柯玉树吃完水果盘,程诲南接在手里叮嘱:“时候也不早了,你先回房间洗漱,我把盘子放进洗碗机。”
柯玉树点头:“好。”
然后踢踏着拖鞋往房间里走,关上门。
就在他关门的那一瞬间,程诲南又把枪抬了起来,对准程雀枝示意他跟着自己进厨房。两人路过门口敞开的大门外,程栖山已经没了身影,不知道是什么时候离开的。
关上厨房门,程诲南皱眉:“你来这里是想做什么?”
“距离手术还有十二天,咱们一人一,天手术当天轮到你。”程雀枝说。
程诲南凝视着程雀枝,枪口依旧对准他,但在场所有人都知道他无法扣动扳机,就像程雀枝的那一束洋桔梗,总是留有余地。
“那在这种情况下激怒我,二侄子,你的胆子不小。”
“这不是跟你学的吗?小、叔!”
程雀枝看上去肆无忌惮,想必已经和程栖山达成共识,程诲南也没有提出异议,点头说:“成交,那程栖山怎么办?”

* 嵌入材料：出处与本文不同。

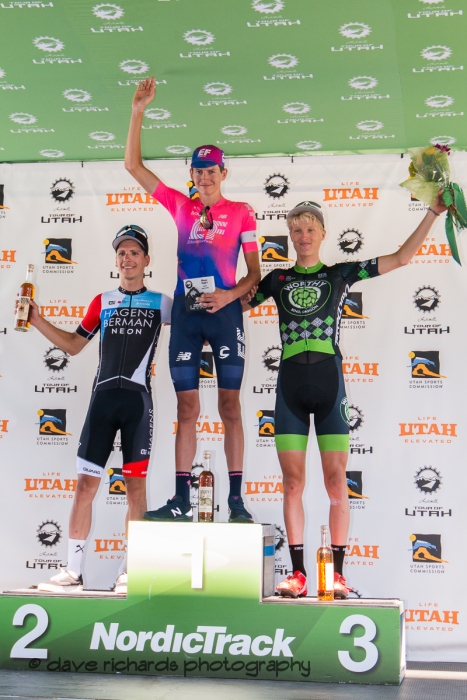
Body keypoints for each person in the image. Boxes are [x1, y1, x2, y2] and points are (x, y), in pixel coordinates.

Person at [245, 196, 447, 598]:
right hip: (288, 388)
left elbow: (403, 258)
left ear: (323, 234)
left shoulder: (340, 273)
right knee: (292, 484)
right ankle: (299, 574)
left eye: (310, 229)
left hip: (329, 383)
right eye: (297, 230)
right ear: (290, 235)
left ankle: (335, 574)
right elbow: (234, 301)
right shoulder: (275, 280)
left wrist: (433, 212)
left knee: (337, 482)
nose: (303, 236)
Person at [125, 77, 261, 523]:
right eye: (198, 172)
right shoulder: (181, 207)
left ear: (224, 174)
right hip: (187, 314)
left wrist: (229, 295)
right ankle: (182, 499)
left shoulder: (241, 212)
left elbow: (255, 276)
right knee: (187, 407)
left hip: (224, 315)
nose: (204, 178)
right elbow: (133, 167)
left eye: (211, 171)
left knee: (229, 407)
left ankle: (237, 500)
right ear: (192, 176)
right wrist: (138, 111)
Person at [27, 226, 171, 593]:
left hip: (137, 403)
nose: (127, 259)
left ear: (146, 260)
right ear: (116, 260)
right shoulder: (102, 301)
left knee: (135, 490)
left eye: (135, 253)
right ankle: (72, 572)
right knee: (84, 487)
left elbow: (195, 325)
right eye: (122, 253)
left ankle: (130, 571)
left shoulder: (161, 302)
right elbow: (74, 345)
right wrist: (38, 320)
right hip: (102, 403)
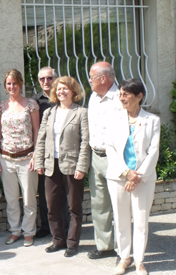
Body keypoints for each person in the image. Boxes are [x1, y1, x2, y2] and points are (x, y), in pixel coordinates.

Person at [105, 78, 160, 275]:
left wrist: (137, 176)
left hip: (143, 179)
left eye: (126, 94)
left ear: (139, 96)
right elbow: (109, 148)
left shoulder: (152, 120)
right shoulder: (114, 118)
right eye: (121, 94)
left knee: (141, 220)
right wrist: (126, 172)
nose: (122, 98)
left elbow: (153, 152)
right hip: (118, 177)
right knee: (120, 219)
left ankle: (139, 260)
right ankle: (124, 257)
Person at [34, 76, 90, 257]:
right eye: (58, 89)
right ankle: (58, 240)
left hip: (72, 166)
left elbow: (85, 142)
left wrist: (82, 166)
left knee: (74, 207)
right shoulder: (49, 113)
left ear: (73, 91)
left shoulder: (81, 112)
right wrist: (40, 162)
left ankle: (72, 243)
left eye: (65, 88)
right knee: (52, 205)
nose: (61, 92)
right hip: (51, 164)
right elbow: (41, 139)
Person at [0, 69, 39, 247]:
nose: (12, 86)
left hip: (27, 157)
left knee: (29, 198)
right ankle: (15, 231)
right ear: (5, 86)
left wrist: (36, 154)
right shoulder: (1, 107)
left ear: (20, 84)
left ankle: (28, 232)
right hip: (6, 158)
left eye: (14, 83)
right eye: (9, 83)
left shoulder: (31, 105)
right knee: (11, 199)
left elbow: (37, 131)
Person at [87, 62, 123, 260]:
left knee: (118, 205)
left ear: (103, 78)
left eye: (91, 77)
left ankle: (122, 248)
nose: (89, 80)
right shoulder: (93, 98)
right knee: (99, 203)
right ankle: (104, 246)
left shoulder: (121, 99)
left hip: (114, 158)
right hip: (96, 156)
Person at [31, 67, 69, 239]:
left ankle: (65, 228)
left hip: (65, 153)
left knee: (65, 194)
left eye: (49, 78)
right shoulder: (35, 102)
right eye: (42, 79)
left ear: (56, 78)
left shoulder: (65, 98)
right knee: (45, 192)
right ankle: (46, 227)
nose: (46, 82)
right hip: (45, 155)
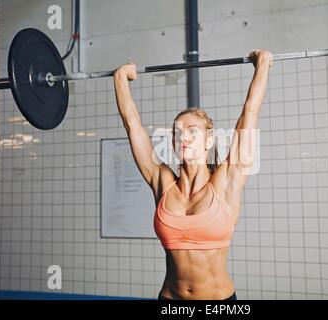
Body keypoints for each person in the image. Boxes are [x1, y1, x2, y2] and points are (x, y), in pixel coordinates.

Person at [113, 49, 273, 300]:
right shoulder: (162, 182)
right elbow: (132, 124)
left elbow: (250, 112)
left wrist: (262, 64)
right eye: (177, 132)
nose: (183, 137)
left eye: (192, 131)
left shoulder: (227, 180)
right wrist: (121, 77)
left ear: (209, 139)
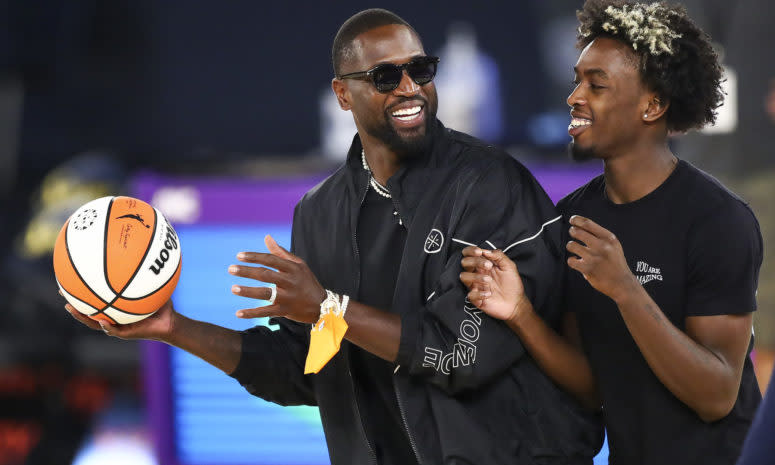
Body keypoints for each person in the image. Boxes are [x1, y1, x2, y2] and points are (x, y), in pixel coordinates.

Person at [62, 8, 602, 465]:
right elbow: (306, 372)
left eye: (421, 69)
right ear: (343, 95)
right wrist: (172, 326)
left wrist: (328, 308)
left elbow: (461, 355)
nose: (410, 87)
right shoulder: (318, 215)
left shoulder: (491, 186)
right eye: (386, 77)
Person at [460, 1, 762, 464]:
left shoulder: (718, 220)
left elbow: (717, 395)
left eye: (596, 85)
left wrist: (626, 289)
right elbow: (592, 389)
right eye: (577, 81)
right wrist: (520, 312)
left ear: (653, 105)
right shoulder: (571, 220)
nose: (575, 97)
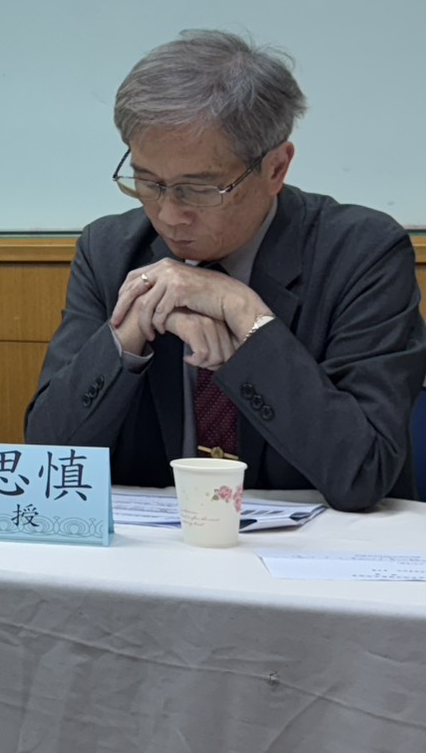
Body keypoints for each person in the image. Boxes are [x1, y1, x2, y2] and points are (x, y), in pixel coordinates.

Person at [26, 30, 426, 511]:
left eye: (199, 189)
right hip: (153, 546)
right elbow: (49, 458)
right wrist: (127, 335)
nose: (169, 214)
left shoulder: (361, 253)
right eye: (148, 182)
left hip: (316, 547)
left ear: (275, 168)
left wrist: (246, 314)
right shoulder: (111, 251)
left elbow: (362, 472)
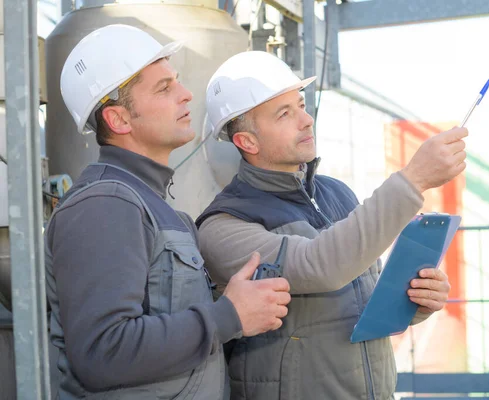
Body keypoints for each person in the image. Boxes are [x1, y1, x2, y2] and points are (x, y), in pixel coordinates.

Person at [196, 51, 466, 400]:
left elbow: (361, 298)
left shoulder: (336, 193)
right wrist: (412, 181)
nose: (306, 120)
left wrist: (414, 302)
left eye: (301, 105)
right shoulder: (224, 225)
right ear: (247, 141)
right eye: (285, 113)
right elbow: (318, 266)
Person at [44, 26, 291, 399]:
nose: (186, 94)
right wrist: (228, 316)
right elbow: (101, 352)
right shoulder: (106, 204)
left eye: (176, 81)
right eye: (164, 88)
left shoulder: (151, 204)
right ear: (120, 120)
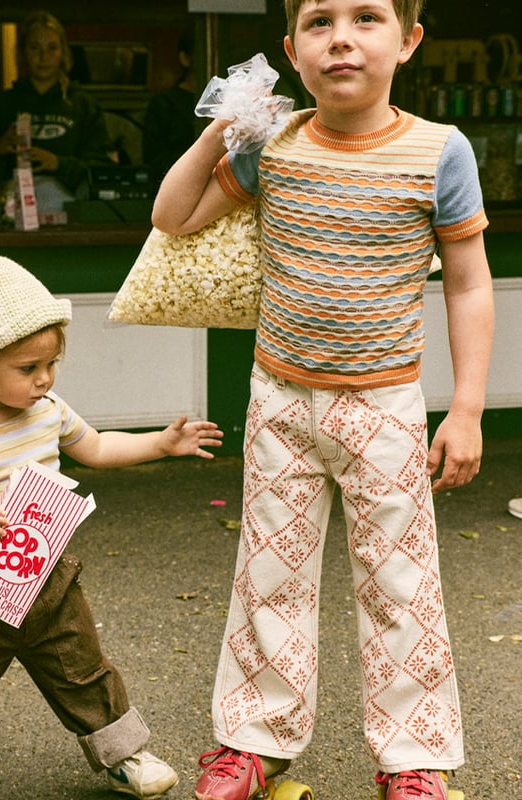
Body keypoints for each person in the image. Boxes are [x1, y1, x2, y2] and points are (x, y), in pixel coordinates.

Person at [151, 1, 495, 799]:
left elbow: (470, 284)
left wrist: (468, 408)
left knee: (403, 585)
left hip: (386, 408)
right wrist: (223, 129)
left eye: (367, 17)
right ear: (291, 49)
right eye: (318, 22)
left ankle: (415, 759)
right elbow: (173, 217)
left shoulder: (441, 151)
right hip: (280, 401)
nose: (341, 37)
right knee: (267, 576)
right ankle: (255, 744)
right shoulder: (272, 146)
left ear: (408, 41)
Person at [0, 250, 224, 800]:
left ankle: (122, 755)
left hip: (45, 573)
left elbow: (95, 447)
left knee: (80, 664)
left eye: (52, 363)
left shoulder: (49, 408)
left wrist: (160, 443)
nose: (44, 378)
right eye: (27, 368)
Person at [0, 9, 115, 213]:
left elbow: (103, 168)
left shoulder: (83, 105)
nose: (44, 57)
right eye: (35, 48)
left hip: (70, 209)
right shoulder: (3, 103)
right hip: (11, 209)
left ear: (63, 53)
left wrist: (58, 163)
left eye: (52, 48)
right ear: (23, 53)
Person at [143, 35, 204, 190]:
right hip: (177, 188)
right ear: (185, 58)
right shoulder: (164, 104)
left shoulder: (228, 102)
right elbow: (153, 159)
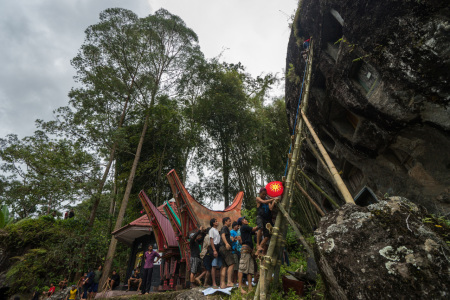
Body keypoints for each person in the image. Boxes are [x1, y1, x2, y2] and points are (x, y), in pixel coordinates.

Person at [237, 216, 259, 294]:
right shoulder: (244, 227)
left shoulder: (246, 230)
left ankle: (250, 287)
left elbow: (255, 232)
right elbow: (254, 229)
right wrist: (260, 224)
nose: (246, 220)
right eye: (244, 219)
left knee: (250, 269)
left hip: (249, 251)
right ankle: (239, 287)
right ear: (242, 222)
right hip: (245, 250)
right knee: (242, 268)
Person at [256, 188, 278, 254]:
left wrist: (274, 201)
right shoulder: (258, 198)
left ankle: (260, 247)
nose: (264, 195)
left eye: (265, 194)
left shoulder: (267, 200)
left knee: (267, 236)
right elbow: (264, 202)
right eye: (263, 194)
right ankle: (257, 244)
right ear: (260, 193)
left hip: (266, 219)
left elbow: (271, 208)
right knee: (260, 227)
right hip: (260, 217)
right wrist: (273, 199)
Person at [218, 217, 235, 288]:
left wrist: (232, 240)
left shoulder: (225, 229)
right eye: (229, 221)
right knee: (231, 264)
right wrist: (227, 243)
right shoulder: (225, 228)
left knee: (224, 266)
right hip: (225, 248)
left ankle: (222, 284)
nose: (230, 223)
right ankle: (229, 282)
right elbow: (223, 235)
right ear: (225, 222)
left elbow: (226, 237)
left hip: (221, 248)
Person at [209, 218, 221, 288]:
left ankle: (218, 281)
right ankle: (214, 283)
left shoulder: (216, 230)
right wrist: (214, 250)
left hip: (218, 247)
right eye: (216, 221)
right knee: (214, 266)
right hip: (214, 247)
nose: (217, 222)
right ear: (213, 223)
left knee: (219, 265)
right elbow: (211, 240)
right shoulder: (211, 230)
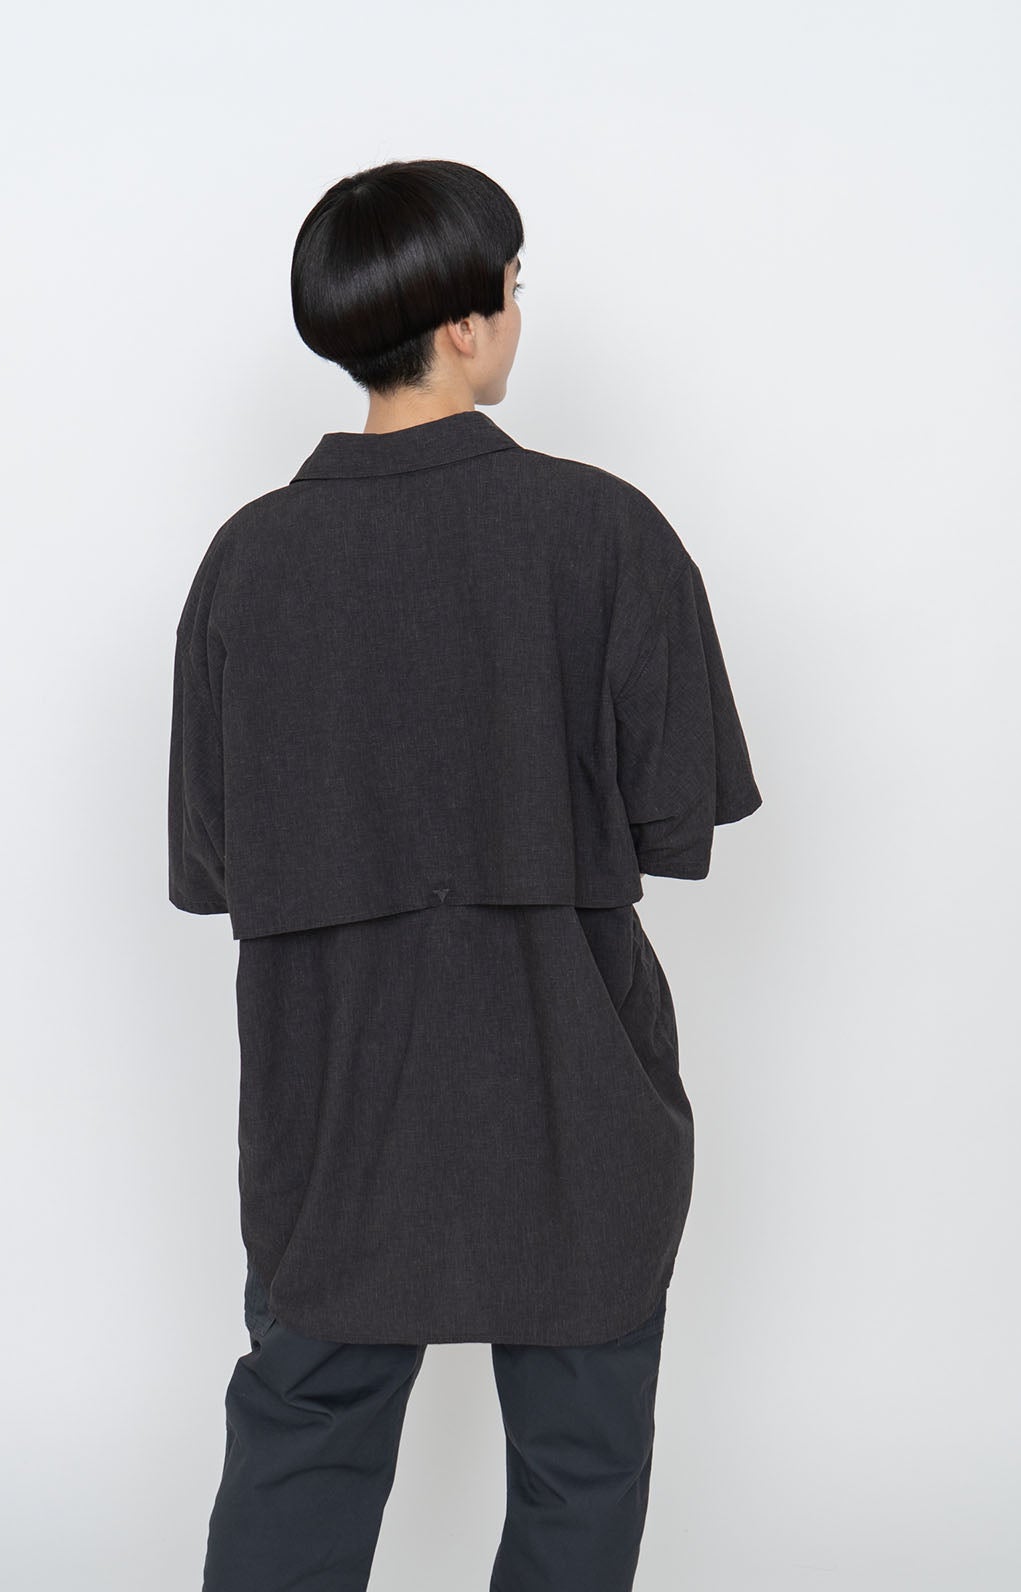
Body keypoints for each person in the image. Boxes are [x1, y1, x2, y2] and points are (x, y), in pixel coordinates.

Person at [168, 157, 763, 1592]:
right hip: (572, 1080)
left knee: (304, 1441)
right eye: (512, 286)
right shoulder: (606, 533)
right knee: (580, 1465)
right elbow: (676, 817)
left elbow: (217, 864)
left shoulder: (247, 564)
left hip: (331, 1099)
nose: (515, 314)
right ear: (463, 323)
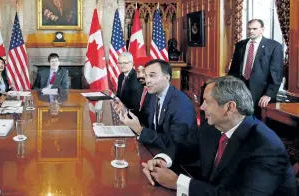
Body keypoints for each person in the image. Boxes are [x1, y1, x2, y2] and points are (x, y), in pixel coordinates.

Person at [142, 76, 297, 195]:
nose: (201, 107)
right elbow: (184, 146)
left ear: (230, 108)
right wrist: (161, 160)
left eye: (207, 102)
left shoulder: (265, 147)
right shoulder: (212, 127)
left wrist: (177, 182)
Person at [119, 59, 196, 149]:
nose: (147, 80)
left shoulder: (181, 104)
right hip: (155, 148)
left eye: (152, 76)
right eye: (146, 76)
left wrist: (140, 130)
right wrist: (125, 111)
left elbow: (175, 142)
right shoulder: (153, 94)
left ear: (167, 78)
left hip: (175, 157)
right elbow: (145, 117)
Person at [228, 19, 283, 117]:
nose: (251, 31)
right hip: (240, 91)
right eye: (249, 29)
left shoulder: (274, 46)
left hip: (261, 95)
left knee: (257, 122)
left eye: (254, 29)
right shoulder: (240, 45)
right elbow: (233, 70)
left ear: (262, 29)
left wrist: (269, 94)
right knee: (240, 119)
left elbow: (276, 74)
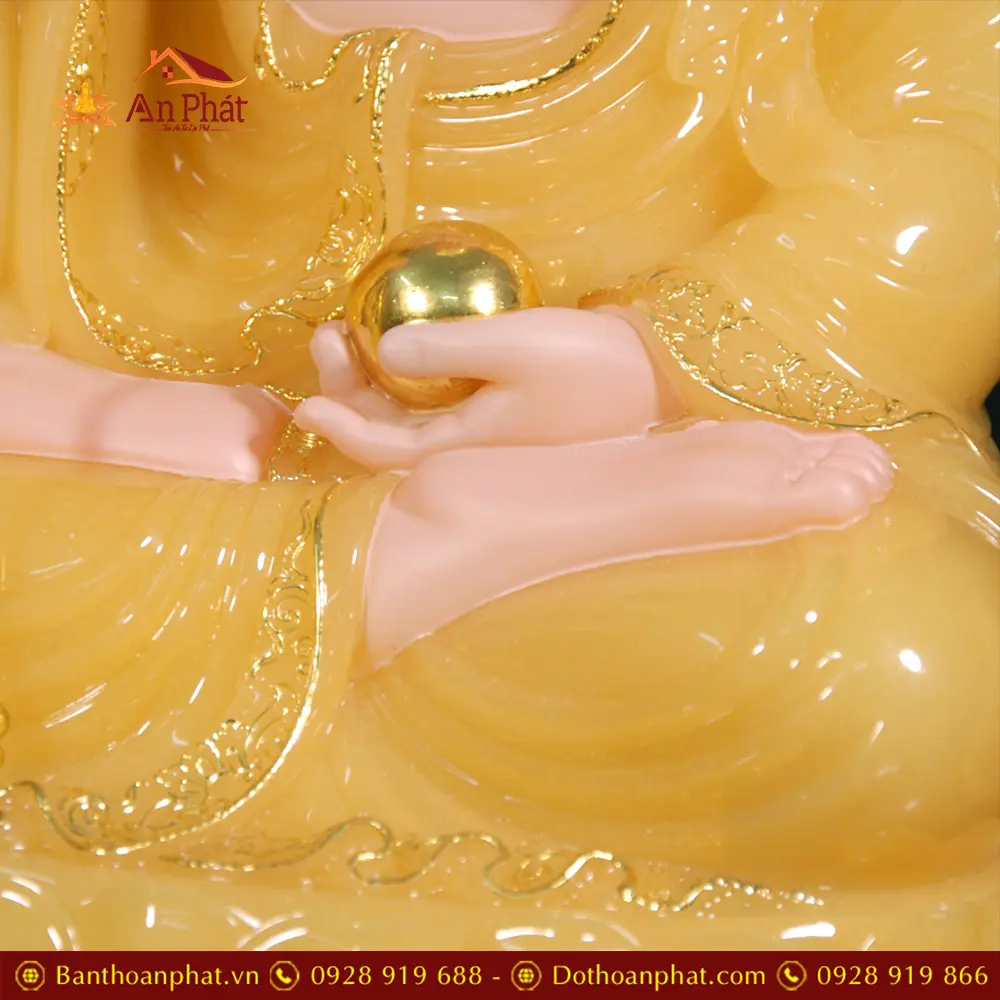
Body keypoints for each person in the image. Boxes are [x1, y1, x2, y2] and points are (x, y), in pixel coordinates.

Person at [0, 0, 997, 950]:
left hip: (665, 503)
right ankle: (418, 548)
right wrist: (194, 427)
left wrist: (649, 359)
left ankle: (426, 549)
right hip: (131, 460)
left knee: (907, 687)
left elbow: (958, 148)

他们一人一天,程栖山完全分不到肉,岂不是容易产生逆反心理?但程诲南又想了想大侄子的性格,觉得也不太可能。
“他敢争吗?我大哥那个性格你又不是不知道,而且别忘了我们之间还有约定。”
——由程诲南亲自把柯玉树送进手术室。
他们两兄弟给足了程诲南缓冲时间,程诲南也知道是自己占了便宜,表情变得耐人寻味。
“你们是真放心我,难道就不怕玉树已经爱上我了吗?”
程雀枝听罢,简直白眼都要翻到天上去,附和着程诲南说:“那你真的很棒诶,说不定玉树真的已经爱你爱得无法自拔了。”